Year:  2019

Director:  Roger Michell

Rated:  M

Release:  February 25, 2021

Distributor: Icon

Running time: 98 minutes

Worth: $5.00
FilmInk rates movies out of $20 — the score indicates the amount we believe a ticket to the movie to be worth

Cast:
Susan Sarandon, Kate Winslet, Sam Neill, Mia Wasikowska, Lindsay Duncan, Rainn Wilson

Intro:
…hammy earnestness.

Susan Sarandon leads Roger Michell’s (Notting Hill, Hyde Park on Hudson) film Blackbird as family matriarch for an eventful weekend. Besieged with a terminal illness, Lily gathers her family at her stunning wooden coastal house for a final farewell, as she plans to euthanize herself with the assistance of her doctor husband Paul (Sam Neill). The premise alone, with its many conveniences and insistent pathos, struggles to pass beyond stodgy sentimentality, even under the spotlights of a dazzling cast.

Perhaps only a project with the stamp of a name like Michell could shoe-horn each member into such a film, which, in addition to Sarandon and Neill, boasts Kate Winslet, Mia Wasikowska, Rainn Wilson and Lindsay Duncan. Diane Keaton was originally pitted for the terminal lead, but had to pull out, so Sarandon was ushered in as the next Hollywood heavyweight.

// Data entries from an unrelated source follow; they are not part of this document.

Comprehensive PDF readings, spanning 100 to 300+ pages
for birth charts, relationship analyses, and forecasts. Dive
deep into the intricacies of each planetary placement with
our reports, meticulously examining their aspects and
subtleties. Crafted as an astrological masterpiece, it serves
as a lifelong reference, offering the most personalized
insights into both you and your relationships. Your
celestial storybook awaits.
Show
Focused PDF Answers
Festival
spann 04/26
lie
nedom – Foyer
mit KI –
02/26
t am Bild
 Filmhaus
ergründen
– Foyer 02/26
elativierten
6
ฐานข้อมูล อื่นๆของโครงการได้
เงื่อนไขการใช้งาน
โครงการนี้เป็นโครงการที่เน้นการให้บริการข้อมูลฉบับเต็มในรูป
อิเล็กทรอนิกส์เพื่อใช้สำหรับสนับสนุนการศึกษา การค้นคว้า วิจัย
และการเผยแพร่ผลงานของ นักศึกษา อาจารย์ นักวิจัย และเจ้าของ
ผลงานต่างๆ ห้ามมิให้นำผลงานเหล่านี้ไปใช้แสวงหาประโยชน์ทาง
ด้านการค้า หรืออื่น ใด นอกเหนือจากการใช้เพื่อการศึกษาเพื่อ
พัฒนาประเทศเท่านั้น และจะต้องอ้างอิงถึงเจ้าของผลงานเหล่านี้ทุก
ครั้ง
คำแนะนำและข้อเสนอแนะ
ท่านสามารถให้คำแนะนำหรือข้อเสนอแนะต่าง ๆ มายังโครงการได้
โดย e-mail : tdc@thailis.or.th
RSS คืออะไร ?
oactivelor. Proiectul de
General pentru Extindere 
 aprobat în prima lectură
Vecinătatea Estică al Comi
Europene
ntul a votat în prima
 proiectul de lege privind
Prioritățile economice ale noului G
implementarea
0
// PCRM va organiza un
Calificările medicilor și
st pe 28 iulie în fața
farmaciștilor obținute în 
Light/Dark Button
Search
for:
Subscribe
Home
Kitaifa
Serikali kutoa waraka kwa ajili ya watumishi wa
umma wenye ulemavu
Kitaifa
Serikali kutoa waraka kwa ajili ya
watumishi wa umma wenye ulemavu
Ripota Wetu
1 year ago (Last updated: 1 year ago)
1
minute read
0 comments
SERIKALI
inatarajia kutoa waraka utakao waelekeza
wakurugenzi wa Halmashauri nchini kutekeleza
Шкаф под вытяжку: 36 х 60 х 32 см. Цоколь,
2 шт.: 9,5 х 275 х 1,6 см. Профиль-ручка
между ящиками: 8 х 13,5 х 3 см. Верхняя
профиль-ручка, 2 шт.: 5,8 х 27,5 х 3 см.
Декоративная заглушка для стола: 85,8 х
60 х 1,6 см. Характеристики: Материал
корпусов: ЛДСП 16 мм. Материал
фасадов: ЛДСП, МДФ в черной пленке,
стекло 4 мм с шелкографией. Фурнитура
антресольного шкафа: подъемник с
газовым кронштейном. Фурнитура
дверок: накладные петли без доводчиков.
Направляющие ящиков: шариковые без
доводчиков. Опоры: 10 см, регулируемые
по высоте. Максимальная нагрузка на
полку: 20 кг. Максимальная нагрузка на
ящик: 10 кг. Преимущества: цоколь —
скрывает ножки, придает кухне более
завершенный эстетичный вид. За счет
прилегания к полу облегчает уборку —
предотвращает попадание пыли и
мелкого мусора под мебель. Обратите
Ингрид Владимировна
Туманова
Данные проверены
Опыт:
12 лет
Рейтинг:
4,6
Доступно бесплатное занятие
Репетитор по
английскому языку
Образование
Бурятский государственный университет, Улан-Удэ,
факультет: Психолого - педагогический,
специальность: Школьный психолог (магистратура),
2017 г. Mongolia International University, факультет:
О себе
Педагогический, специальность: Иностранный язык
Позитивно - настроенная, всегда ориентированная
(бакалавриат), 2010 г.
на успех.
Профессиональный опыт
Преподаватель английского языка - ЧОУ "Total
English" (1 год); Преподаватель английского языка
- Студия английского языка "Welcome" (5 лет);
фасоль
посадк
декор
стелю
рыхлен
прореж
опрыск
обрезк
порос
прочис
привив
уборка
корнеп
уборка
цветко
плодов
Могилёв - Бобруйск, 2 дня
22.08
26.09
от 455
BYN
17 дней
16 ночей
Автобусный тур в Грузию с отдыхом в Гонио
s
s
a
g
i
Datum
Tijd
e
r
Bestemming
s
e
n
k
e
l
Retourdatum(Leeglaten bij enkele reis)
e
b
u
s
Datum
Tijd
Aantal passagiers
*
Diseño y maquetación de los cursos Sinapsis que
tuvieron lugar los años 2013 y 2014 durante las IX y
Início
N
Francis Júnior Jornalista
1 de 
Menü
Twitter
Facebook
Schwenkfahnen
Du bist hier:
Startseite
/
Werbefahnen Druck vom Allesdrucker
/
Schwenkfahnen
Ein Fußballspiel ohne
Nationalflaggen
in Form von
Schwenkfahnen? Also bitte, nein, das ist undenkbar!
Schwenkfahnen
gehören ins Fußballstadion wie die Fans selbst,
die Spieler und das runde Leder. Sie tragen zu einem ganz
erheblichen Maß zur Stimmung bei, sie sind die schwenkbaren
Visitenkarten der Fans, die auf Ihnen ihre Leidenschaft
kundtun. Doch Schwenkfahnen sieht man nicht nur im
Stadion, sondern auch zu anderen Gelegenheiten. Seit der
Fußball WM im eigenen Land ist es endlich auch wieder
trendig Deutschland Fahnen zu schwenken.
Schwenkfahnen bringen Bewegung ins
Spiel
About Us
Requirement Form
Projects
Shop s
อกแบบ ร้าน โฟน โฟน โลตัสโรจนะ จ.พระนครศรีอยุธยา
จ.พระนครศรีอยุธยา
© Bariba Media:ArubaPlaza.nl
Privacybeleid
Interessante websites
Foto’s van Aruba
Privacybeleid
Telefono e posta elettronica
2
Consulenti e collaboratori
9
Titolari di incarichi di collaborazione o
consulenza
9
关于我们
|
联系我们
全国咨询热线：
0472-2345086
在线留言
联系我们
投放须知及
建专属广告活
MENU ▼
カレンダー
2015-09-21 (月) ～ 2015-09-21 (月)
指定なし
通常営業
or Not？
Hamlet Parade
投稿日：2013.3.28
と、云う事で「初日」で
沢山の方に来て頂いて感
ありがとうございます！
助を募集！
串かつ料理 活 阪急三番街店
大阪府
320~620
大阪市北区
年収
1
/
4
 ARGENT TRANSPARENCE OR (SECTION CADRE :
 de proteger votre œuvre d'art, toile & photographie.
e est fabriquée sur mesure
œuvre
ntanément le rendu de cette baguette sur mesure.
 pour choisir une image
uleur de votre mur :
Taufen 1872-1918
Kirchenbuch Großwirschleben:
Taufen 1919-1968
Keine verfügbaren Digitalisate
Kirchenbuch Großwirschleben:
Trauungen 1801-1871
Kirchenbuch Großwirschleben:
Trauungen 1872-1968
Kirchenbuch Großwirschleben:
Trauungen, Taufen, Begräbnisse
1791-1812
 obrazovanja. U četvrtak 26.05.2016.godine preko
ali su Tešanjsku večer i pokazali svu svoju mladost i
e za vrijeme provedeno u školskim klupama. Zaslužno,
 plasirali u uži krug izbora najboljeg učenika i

This is a saving grace given Keaton’s role as the dying mother in The Family Stone – a duplicity which would highlight the emotional over-striving at the heart of Blackbird.

Naturally, the film’s focus is on Lily’s two daughters; Jennifer (Kate Winslet) and Anna (Mia Wasikowska). Jennifer is the responsible and emotionally guarded mother and wife, who is constantly maddened by her younger sister Anna’s flighty behaviour. An image she lives up to when she unexpectedly brings along her on-again-off-again partner, the rebellious charmer Chris (Bex Taylor-Klaus). Then there’s Jennifer’s husband Michael, played by Rainn Wilson, who seems to have opted for more humourless roles of late. A humdrum sexless professor, it’s his habit to sporadically chime in with random facts across all subject matter.

A notable addition is British actress Lindsay Duncan, playing Lily’s best friend Liz, who played the lead alongside Jim Broadbent in Michell’s film Le Week-end. Her prowess surpasses the mandate of this film. In Blackbird’s final conflict, after a series of revelations aimed to prevent Lily from her seemingly stoic course of action, it is revealed that Liz and Paul are having an affair, actively encouraged by Lily. It’s as if the actors know how bogus and contrived the arrangement is, seeking to cloud an untenable script with tortured gestures and voices.

Based on the Danish film Silent Heart by Bille August, Blackbird typifies a glossy American uptake filled with an illustrious cast. Its premise and emotional tone are scattered. This might appear to be fertile material for a modestly humane work which is less smooth and controlled. But in reality, it resembles hoaxed stagecraft, with each actor playing their stereotyped role with hammy earnestness.